Our earlier definition of independence of two random variables, \(X\) and \(Y\), was when all events about \(X\) are independent of all events about \(Y\). For continuous random variables, this is equivalent to the joint probability density function factorising into the marginal pdf of \(x\) times the marginal pdf of \(Y\).
Independence
Two continuous random variables, X, and Y, are independent if and only if
\[ f(x, y) = f_X(x) \times f_Y(y) \qquad \text{ for all } x \text{ and } y \]This result was described and justified less formally in an earlier page.
If \(X\) and \(Y\) are independent, then the conditional pdf of \(X\), given that \(Y = y\) is equal to its marginal pdf.
\[ f_{X\mid Y=y}(x) \;\;=\;\; \frac {f(x,y)}{f_Y(y)} \;\;=\;\; f_X(x) \]This means that all conditional distributions of \(X\) are the same — they are not affected by the known value \(y\) — so knowing the value of \(Y\) gives no information about the value of \(X\). Similarly,
\[ f_{Y\mid X=x}(y) \;\;=\;\; f_Y(y) \]so knowing the value of \(X\) gives no information about \(Y\).
Determining independence
Independence is an important concept. Sometimes we can deduce mathematically that two variables are independent by factorising their joint pdf.

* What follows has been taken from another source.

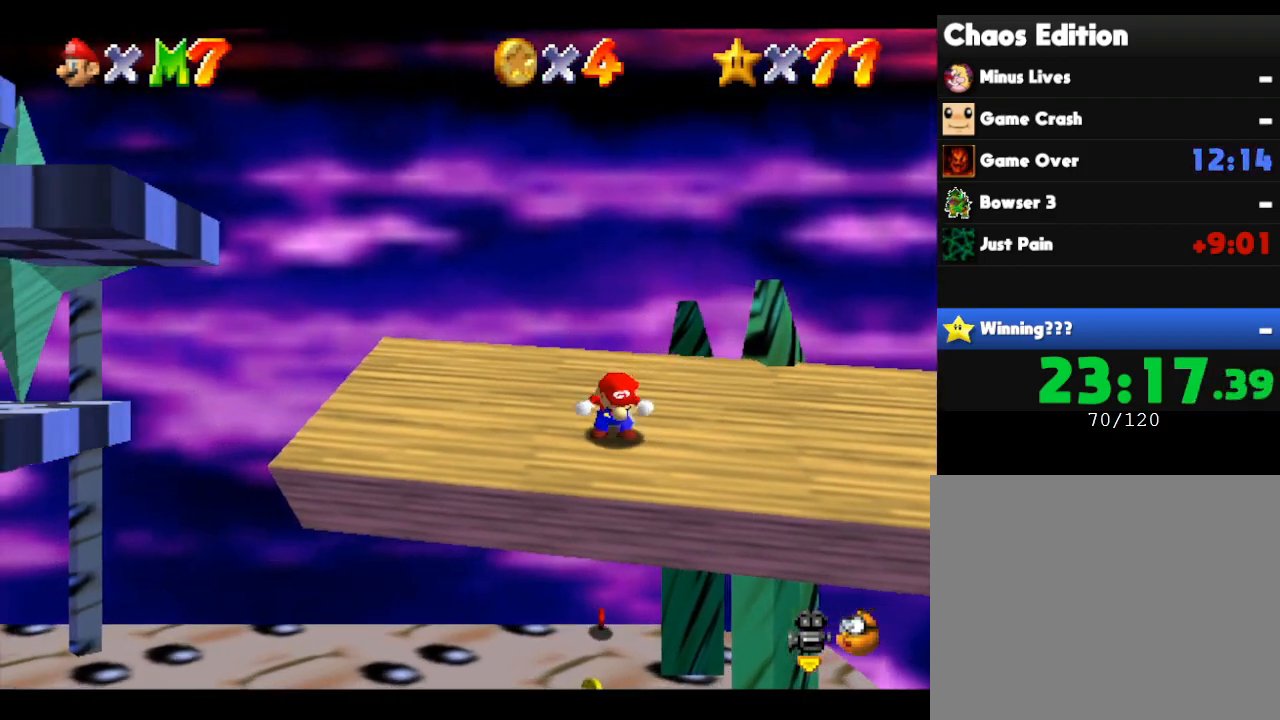
{"buttons": ["A"], "left_stick": "down-left", "events": [[217, "left_stick", "left"], [350, "A", "down"], [433, "left_stick", "down-left"]]}
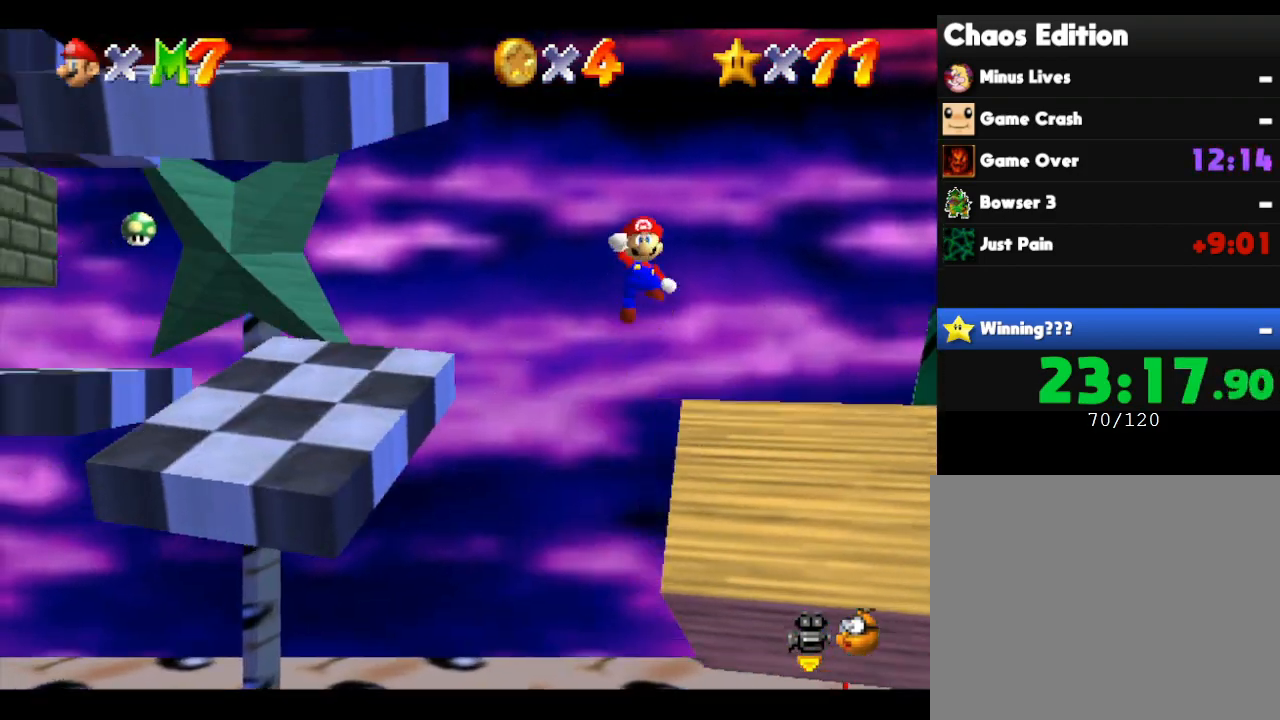
{"buttons": [], "left_stick": "down-right", "events": [[150, "left_stick", "down"], [283, "left_stick", "down-right"], [350, "A", "up"]]}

However independence is more often justified by the context from which the two variables were defined.
Failure of light bulbs
If two light bulbs are tested at 80ºC until failure, their failure times \(X\) and \(Y\) can be assumed to be independent — failure of one bulb would not influence when the other failed. If the distribution for a single light bulb is \(\ExponDistn(\lambda)\), there joint pdf would therefore be
\[ f(x, y) = f_X(x) \times f_Y(y) = \left(\lambda e^{\lambda x}\right)\left(\lambda e^{\lambda y}\right) = \lambda^2 e^{\lambda(x+y)}\qquad \text{ if } x \ge 0\text{ and } y \ge 0 \]Extensions to 3 or more variables
The idea of a joint probability density function for three or more continuous random variables \(\{X_1,X_2,\dots, X_n\}\) is a simple extension of that for two variables,
\[ f(x_1, \dots, x_n) \]Probabilities can be obtained from the joint pdf as multiple integrals over the corresponding values of the variables, \((x_1, \dots, x_n)\), but we will not go into the details here.
Random samples
The most important practical application of distributions involving several random variables, arises when we have a collection of \(n\) independent random variables from the same distribution — a random sample from the distribution. The joint pdf of the variables is then
\[ f(x_1, \dots, x_n) \;=\; \prod_{i=1}^n f(x_i) \]where \(f(\cdot)\) is the pdf of the distribution from which the random sample is taken. This joint pdf is what we maximise when estimating parameters by maximum likelihood.